ザリガニの鳴くところ(2022年製作の映画)
3.5
1952年、ノースカロライナ州のとある湿地帯。
地元の人間が「ザリガニの鳴くところ」と呼ぶ湿地の奥地の小屋にとある家族が住んでいた。
家族はやがてバラバラになり、6歳の少女カイアだけが残され、それでも懸命に暮らしていた。
時は流れ1969年、地元の裕福な家庭の息子が変死体として発見され、その容疑者としてカイアが法廷に呼ばれる。

昔のアメリカの民族的な話とか全く詳しくないのでこういう背景が実際にある話なのか、それとも今の何かの隠喩に過ぎないのかはちょっと分からなかった。
やっぱり泥もあるし土地も安い貧乏人的なニュアンスなんだろうか。
かなり街全体で湿地の少女は実は狼とか謎の噂が回りまくっているのは古い時代設定ならではかなと。
差別や社会と戦う自立した女性という現代性に溢れるテーマをあえて昔の時代で、そして女性の力だけで戦うわけでは無いところが気に入った。


本作はカイアの回想シーンの合間に現在の時間軸の話が入ってくるという語り手の視点を追体験できる法廷ミステリー的な作品。
とはいえ推理する要素があるかと言われるとそういう話でも無いので、実際はミステリーにカテゴライズされてしまっているがカイアの生き様を描いたドラマ的な側面が強い。

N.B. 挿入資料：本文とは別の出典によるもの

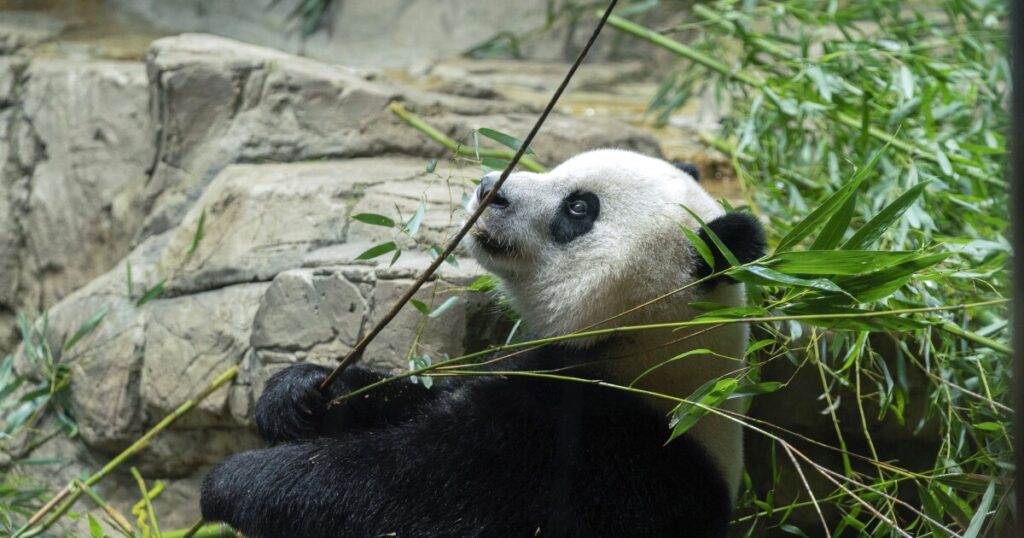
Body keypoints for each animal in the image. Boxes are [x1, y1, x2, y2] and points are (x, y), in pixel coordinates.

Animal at [200, 149, 766, 537]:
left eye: (579, 207)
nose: (490, 186)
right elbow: (418, 396)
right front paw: (298, 395)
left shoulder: (595, 446)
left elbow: (407, 494)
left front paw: (235, 482)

リアルを考えるとこんなことになるかね?と思うような話の運びもあるのだが、変死体で後に見つかるチェイスはやけに生々しいリアルさで好き。
裕福で許嫁がいるけど遊びたい。
湿地の娘はバカにされてるけど結構綺麗だし簡単に手に入れられそう。
って感じで遊んでやろうと思ってたんだろうが、婚約者の事がバレると「許して」「婚約者は家の都合で僕には君が必要なんだ」と女々しく懇願し始める。
遊んでるつもりがめちゃくちゃ夢中になって、それでいて最後にはプライドが邪魔して逆ギレして終わるとかいう。
みんなの周りにも1人ぐらいは居そうなキャラ設定ながら本当に描き方が秀逸だった。

「ザリガニの鳴くところ」とは湿地そのもの、あるいは自然そのものか。
善悪もなく生き残るために誰もが必死で、それでいてあっさりと命が消えることもある。
しかしそれはそれで美しいということを感じさせるラストだった。